Cyprus is making notable progress in its development towards becoming a knowledge-based economy and digital technology is a key enabler for this transformation. Even though in the 2020 edition of DESI (Digital Economy and Society Index), Cyprus ranked 24th out of 27 EU countries, the report highlighted the improvement to Cyprus’ scores in all areas, especially in connectivity and use of the Internet, as well as the effective digital solutions introduced to tackle challenges related to the pandemic. Our initial reaction to the pandemic focused on mitigation and containment, which then evolved into a number of proactive measures such as accelerating digitization, not only as a means to support economic recovery, but also to reinforce the country’s resilience against future threats and challenges. By speeding up digital transformation and optimizing excellence in eGovernment, advancing digital skills, facilitating ultra-fast connectivity and broadband penetration and investing in advanced technologies, we aim at developing a sustainable, competitive economy and an accessible, inclusive society, and further strengthening Cyprus’ position as a dynamic regional business hub.
Given the importance of Foreign Direct Investment to reviving the economy, have new initiatives been taken to attract investment in sectors other than real estate and/or renew investor interest in large-scale projects?
Having a competitive economy is a catalyst for attracting corporations and investors that are looking for investment destinations which can provide high returns. In this context, the overarching objective of this Government is to maintain a macroeconomic environment characterized by stability, combined with a favourable investment framework. In addition, Cyprus boasts an extensive network of double tax treaties with 65 countries, and these are an important policy tool with which to promote international economic activity by preventing international double taxation. Furthermore, as part of a package of incentives to promote the island’s economic recovery, investors are able to take advantage of a favourable environment for investments and the Fast- Track Business Activation Mechanism for the setting up of businesses in Cyprus by third-country nationals, which was approved by the Council of Ministers in September 2020. This framework aims to facilitate businesses wishing to relocate or expand to the country and allows company registration and incorporation to be completed within seven working days. Taking all these into account, it should come as no surprise that Cyprus is gradually growing into an international headquartering centre.
Is capitalism as we understand it today failing us? Where do you stand in the debate regarding the adoption of alternative economic systems?
In my opinion, the economic challenges that we are currently facing at a global level do not stem from capitalism as such, even though I do acknowledge that this type of economic system has its drawbacks and weaknesses. For example, the crisis we are now facing is a health crisis which has developed into an economic one. However, it has been shown internationally through the provision of massive fiscal and monetary support packages, that state support is key and instrumental in times when economies are in urgent need of assistance, especially when the causes of the crisis are exogenous, as in the current case.
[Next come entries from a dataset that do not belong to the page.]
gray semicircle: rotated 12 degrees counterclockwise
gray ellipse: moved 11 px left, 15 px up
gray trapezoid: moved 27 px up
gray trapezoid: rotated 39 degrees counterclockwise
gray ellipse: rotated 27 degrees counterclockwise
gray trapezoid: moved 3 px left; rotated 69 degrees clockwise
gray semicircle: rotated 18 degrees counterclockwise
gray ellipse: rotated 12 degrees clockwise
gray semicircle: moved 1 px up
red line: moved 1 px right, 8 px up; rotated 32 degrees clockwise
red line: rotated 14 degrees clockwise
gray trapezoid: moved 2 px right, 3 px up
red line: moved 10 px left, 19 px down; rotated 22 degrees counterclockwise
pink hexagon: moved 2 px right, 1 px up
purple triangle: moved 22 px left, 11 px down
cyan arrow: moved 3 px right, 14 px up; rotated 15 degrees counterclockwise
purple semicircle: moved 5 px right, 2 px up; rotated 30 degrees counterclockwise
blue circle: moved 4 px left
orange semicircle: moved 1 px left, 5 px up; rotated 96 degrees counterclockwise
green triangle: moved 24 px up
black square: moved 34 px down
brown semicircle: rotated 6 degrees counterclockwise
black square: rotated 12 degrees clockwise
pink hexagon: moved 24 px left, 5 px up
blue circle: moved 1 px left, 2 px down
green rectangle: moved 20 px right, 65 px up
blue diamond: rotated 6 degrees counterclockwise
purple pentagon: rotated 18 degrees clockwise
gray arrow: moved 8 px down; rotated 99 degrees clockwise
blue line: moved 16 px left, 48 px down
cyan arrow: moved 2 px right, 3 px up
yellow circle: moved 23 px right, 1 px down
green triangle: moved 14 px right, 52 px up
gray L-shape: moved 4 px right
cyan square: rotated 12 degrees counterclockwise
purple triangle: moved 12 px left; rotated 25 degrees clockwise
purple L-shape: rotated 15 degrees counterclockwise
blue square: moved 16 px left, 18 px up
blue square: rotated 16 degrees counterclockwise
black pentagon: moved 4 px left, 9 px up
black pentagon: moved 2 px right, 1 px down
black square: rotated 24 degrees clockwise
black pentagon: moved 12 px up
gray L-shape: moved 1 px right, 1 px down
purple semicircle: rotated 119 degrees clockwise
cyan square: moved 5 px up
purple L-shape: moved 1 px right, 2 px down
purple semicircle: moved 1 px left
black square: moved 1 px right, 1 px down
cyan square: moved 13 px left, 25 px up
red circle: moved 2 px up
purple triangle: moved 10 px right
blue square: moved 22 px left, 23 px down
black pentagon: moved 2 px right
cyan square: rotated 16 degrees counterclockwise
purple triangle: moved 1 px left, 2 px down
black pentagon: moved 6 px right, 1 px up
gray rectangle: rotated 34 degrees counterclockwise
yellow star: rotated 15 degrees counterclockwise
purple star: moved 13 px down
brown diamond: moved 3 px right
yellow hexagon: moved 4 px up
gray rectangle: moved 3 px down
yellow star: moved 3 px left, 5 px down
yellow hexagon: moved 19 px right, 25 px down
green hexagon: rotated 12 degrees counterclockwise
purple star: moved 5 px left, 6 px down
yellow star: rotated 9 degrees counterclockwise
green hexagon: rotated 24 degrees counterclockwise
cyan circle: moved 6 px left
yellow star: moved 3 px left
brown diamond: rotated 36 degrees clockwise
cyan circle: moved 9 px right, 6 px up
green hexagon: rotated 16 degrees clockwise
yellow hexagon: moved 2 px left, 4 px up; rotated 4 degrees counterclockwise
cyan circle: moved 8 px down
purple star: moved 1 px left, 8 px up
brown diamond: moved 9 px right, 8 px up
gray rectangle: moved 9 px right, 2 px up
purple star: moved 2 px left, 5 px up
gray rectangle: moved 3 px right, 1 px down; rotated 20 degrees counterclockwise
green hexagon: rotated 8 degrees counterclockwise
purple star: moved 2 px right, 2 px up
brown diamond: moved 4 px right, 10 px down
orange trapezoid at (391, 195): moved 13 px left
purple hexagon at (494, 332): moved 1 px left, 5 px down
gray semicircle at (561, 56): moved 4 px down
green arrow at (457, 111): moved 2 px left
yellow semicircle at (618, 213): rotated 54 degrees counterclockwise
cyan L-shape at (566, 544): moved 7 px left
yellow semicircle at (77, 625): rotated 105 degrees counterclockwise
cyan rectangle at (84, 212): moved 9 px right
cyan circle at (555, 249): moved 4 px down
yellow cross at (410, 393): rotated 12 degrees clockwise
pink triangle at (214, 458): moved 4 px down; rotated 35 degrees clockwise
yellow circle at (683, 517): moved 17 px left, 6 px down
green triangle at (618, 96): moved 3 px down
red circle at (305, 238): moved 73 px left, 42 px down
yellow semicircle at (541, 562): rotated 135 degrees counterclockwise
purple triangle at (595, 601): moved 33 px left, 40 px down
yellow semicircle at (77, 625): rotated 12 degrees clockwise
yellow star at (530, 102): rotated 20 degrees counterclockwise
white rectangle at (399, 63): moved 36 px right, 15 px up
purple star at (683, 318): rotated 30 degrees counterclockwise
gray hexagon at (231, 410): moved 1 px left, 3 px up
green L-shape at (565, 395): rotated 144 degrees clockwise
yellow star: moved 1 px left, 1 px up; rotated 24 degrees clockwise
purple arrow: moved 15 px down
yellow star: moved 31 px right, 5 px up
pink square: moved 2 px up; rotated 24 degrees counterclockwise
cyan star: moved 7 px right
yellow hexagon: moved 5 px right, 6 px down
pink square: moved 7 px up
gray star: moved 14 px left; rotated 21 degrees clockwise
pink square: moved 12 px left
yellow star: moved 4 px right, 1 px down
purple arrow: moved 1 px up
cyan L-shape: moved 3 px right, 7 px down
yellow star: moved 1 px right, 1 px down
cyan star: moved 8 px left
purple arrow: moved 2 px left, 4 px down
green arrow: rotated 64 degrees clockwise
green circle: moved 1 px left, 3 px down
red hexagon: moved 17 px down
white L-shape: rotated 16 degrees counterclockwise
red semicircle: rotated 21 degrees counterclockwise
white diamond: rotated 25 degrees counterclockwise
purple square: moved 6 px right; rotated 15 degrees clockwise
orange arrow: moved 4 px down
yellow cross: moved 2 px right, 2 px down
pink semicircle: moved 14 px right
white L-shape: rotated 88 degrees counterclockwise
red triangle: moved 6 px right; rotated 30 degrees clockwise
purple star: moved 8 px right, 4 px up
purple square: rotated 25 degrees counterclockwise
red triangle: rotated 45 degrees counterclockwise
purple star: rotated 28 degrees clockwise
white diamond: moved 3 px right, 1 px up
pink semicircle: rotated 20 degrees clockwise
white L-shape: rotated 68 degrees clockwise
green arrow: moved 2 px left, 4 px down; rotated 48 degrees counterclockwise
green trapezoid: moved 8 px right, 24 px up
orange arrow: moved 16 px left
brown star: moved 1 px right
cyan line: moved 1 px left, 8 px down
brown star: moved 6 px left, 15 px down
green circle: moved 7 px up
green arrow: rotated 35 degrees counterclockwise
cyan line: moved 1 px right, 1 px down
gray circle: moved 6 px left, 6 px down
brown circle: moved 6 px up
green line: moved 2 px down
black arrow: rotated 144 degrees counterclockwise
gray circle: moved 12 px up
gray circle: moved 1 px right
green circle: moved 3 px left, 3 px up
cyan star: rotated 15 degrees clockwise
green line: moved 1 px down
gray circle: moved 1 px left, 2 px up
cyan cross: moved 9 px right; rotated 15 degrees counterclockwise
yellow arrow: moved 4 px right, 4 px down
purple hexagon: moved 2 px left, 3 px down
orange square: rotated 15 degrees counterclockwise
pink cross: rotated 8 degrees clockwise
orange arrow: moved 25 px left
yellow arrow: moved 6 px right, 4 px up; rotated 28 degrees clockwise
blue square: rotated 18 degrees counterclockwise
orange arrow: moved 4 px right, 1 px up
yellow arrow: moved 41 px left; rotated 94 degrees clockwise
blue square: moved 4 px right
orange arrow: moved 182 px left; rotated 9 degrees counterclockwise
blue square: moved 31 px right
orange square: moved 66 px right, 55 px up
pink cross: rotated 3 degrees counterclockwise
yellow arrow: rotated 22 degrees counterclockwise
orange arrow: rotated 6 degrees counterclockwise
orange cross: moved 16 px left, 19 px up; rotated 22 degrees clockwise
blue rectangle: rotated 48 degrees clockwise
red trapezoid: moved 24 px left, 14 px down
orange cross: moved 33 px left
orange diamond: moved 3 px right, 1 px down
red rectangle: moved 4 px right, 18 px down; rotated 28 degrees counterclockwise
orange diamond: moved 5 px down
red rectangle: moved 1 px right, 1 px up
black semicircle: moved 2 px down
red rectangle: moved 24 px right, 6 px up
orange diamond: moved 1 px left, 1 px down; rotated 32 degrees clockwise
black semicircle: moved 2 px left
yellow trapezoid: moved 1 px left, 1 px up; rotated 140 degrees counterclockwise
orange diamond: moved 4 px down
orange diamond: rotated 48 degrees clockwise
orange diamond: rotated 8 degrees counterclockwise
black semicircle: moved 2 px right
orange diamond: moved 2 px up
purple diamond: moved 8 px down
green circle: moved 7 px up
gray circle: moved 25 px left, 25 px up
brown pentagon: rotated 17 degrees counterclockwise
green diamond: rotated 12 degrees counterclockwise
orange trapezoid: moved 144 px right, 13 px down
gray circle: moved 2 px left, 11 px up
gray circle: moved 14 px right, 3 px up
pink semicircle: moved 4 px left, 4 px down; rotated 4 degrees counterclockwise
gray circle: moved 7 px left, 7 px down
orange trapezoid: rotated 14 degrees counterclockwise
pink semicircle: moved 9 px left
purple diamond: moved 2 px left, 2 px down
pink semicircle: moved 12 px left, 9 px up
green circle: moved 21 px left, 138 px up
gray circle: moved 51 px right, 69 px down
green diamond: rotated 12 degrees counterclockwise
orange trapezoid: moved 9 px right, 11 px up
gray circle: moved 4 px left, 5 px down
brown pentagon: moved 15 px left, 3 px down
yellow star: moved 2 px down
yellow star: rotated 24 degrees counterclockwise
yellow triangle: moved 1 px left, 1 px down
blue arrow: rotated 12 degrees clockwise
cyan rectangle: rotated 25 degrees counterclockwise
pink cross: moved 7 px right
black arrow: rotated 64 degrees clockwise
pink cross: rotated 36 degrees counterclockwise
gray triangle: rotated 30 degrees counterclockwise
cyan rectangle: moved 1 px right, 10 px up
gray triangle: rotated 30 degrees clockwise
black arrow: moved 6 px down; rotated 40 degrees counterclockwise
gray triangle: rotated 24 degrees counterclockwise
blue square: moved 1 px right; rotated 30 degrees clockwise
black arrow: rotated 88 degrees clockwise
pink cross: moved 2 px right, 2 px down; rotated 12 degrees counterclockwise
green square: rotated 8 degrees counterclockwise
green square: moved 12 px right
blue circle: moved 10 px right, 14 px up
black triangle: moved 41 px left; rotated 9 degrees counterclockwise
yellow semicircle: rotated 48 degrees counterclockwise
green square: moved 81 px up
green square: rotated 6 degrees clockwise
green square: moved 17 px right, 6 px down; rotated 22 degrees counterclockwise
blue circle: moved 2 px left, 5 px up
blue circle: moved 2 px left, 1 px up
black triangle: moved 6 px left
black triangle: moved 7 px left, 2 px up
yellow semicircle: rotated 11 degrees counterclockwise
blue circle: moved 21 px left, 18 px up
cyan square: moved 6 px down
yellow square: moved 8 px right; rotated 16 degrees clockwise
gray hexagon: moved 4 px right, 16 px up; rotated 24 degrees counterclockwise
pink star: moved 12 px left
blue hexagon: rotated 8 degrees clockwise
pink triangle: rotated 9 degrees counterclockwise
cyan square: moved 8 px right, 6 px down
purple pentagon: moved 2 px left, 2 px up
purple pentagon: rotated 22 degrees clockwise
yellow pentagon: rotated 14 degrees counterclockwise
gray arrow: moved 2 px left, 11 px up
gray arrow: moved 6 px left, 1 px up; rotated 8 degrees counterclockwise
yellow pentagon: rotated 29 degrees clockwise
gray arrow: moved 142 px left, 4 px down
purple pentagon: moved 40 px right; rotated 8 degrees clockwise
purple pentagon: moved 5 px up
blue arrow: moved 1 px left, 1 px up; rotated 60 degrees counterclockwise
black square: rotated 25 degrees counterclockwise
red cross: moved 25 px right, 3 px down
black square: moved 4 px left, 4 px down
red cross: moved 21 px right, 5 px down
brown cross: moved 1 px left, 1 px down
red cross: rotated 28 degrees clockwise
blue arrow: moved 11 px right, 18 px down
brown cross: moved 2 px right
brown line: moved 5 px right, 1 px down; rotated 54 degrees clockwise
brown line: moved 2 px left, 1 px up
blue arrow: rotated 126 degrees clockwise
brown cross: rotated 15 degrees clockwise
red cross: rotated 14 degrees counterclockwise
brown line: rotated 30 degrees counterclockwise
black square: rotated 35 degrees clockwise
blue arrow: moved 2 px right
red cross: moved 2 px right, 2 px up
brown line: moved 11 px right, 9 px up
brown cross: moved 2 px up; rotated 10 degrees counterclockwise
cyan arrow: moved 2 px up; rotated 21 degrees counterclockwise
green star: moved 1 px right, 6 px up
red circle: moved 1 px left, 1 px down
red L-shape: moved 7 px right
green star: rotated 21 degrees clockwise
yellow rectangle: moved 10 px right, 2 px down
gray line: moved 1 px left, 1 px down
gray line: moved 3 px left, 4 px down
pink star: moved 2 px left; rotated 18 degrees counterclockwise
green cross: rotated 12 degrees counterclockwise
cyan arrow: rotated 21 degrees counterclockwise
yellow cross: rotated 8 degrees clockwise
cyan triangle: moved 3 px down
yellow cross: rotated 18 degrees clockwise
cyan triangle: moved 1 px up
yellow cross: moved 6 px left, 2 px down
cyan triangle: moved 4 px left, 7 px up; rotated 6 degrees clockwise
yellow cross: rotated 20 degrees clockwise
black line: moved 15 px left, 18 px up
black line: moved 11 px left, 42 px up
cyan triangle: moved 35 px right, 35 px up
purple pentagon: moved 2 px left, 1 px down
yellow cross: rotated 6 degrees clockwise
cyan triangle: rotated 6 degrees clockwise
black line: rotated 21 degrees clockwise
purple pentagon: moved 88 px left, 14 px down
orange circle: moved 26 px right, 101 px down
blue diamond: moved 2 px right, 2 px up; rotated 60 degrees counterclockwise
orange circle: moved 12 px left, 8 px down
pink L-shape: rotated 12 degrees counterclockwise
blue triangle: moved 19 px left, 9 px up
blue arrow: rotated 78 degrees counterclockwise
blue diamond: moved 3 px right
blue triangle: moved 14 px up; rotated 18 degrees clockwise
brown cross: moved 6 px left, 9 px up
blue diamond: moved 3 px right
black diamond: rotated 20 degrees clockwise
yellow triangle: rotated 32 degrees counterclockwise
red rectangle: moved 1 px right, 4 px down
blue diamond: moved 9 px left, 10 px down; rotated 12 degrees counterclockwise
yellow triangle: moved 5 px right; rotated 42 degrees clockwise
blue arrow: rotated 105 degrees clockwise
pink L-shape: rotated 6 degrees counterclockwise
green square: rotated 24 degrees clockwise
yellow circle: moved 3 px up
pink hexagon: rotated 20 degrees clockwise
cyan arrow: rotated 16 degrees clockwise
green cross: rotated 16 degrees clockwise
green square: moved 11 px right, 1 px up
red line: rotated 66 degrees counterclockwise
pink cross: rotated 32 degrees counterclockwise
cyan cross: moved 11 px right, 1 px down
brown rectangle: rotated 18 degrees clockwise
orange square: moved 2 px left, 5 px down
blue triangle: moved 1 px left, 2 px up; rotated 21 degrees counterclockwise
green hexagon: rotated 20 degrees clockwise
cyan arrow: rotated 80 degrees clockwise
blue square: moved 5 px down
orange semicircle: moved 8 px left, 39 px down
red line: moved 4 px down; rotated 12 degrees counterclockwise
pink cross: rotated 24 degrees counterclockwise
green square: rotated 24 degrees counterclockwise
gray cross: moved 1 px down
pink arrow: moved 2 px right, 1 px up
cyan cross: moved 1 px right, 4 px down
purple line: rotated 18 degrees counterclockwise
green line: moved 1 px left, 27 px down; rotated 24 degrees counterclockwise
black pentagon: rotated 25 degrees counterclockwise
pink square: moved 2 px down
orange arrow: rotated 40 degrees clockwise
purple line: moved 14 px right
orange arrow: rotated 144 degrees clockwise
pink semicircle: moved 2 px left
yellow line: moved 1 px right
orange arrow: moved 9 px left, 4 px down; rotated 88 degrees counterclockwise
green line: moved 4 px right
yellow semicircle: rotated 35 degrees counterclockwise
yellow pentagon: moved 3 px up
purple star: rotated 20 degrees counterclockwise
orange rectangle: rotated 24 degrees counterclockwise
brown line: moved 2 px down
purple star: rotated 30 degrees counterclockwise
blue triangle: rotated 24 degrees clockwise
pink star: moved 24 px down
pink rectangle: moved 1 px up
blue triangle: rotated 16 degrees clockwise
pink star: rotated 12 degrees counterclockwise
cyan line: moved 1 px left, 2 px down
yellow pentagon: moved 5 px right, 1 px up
Can you envisage the global economy in 2030 and its effects on Cyprus?
Even though it is, admittedly, difficult to predict what the global economy will look like in ten years’ time, I expect to see a significant transition towards a greener world, based on international commitments such as the Paris Agreement and the European commitment to reduce CO2 emissions by 55% by 2030. I also expect it to be a more digitalised world, where citizens are able to do business in a much more effective way. Of course, this transition towards green and digital will not be achieved without any negative distributional consequences and it is therefore up to governments to support those segments of society that will be in need of assistance, especially regarding the green transition. Cyprus will be no exception to this and we should therefore stand ready to adopt any necessary social support measures in an appropriate and timely manner.